* ASSIGNMENT 1: Using the documentation on setting extreme values, decide whether each statement agrees with it, answering yes or no and quoting the deciding words: (a) If no method is given, Block Maxima is used. (b) With Peaks Over Threshold, the window used to decluster exceedances defaults to 12 hours. (c) With Block Maxima, the default errors setting raises an exception for a block with no data.
* ASSIGNMENT 2: Repeat word for word the stretch of the documentation on setting extreme values from "Name Type Description" through "name as self.data.".

This method is used to set extreme values onto the model instead of deriving them from data directly using the 'get_extremes' method. This way user can set extremes calculated using a custom methodology.

Parameters:

Name Type Description Default
extremes Series

Time series of extreme values to be set onto the model. Must be numeric, have date-time index, and have the same name as self.data.

required
method str

Extreme value extraction method. Supported values: BM (default) - Block Maxima POT - Peaks Over Threshold

'BM'
extremes_type str

high (default) - extreme high values low - extreme low values

'high'
kwargs

if method is BM: block_size : str or pandas.Timedelta, optional Block size. If None (default), then is calculated as median distance between extreme events. errors : str, optional raise - raise an exception when encountering a block with no data ignore (default) - ignore blocks with no data coerce - get extreme values for blocks with no data as mean of all other extreme events in the series with index being the middle point of corresponding interval min_last_block : float, optional Minimum data availability ratio (0 to 1) in the last block for it to be used to extract extreme value from. This is used to discard last block when it is too short. If None (default), last block is always used. if method is POT: threshold : float, optional Threshold used to find exceedances. By default is taken as smallest value. r : pandas.Timedelta or value convertible to timedelta, optional Duration of window used to decluster the exceedances. By default r='24H' (24 hours). See pandas.to_timedelta for more information.

* RECORD EXTRACTS:

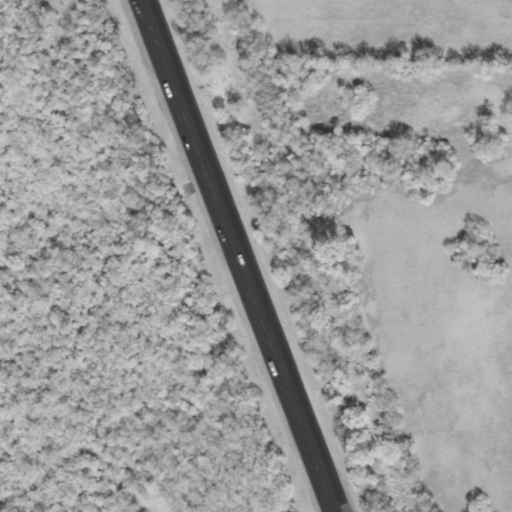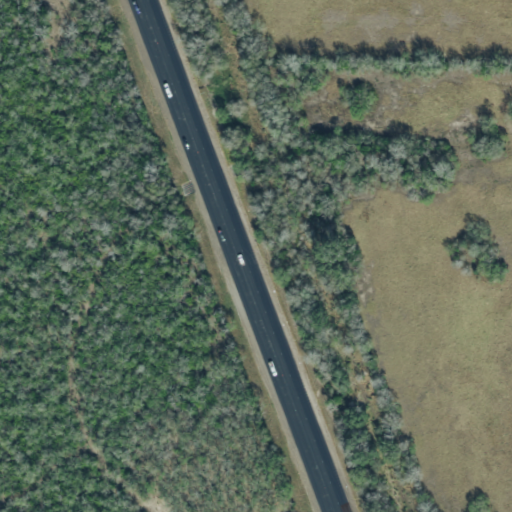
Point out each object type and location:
...
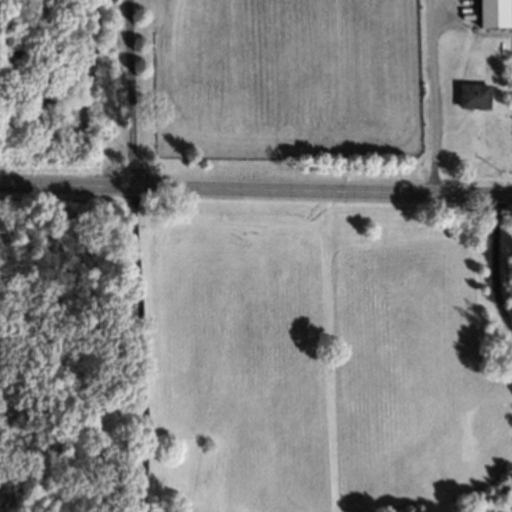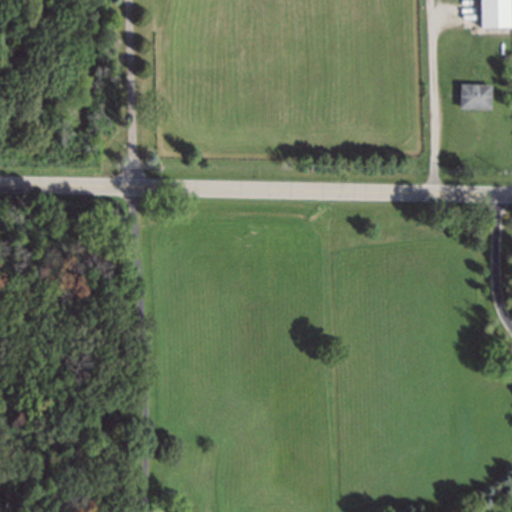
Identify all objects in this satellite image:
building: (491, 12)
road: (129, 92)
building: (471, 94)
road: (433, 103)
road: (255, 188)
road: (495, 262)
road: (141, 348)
---
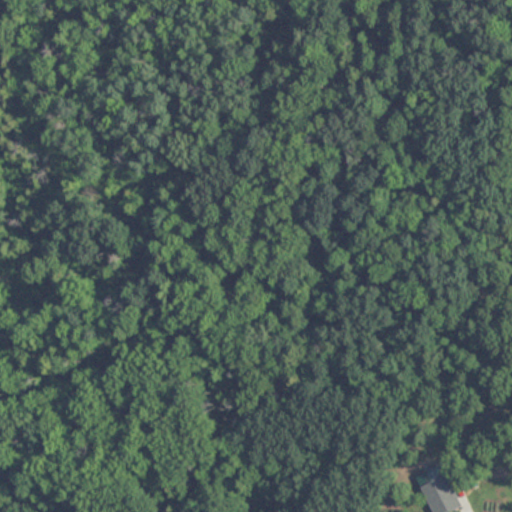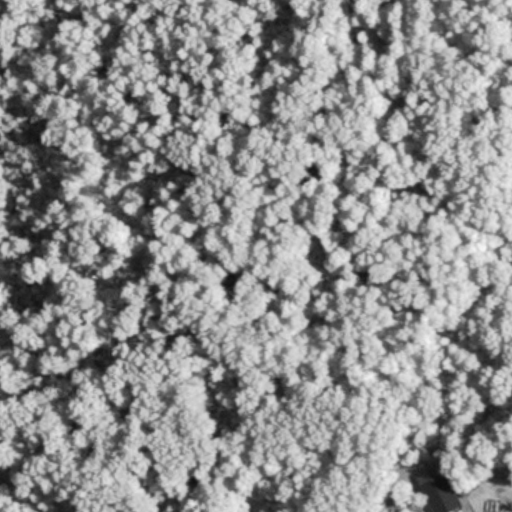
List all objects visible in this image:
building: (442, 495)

* RESPONSE AREA 1:
(a) Yes: "BM (default) - Block Maxima"
(b) No: "By default r='24H' (24 hours)."
(c) No: "ignore (default) - ignore blocks with no data"

* RESPONSE AREA 2:
Name Type Description Default
extremes Series

Time series of extreme values to be set onto the model. Must be numeric, have date-time index, and have the same name as self.data.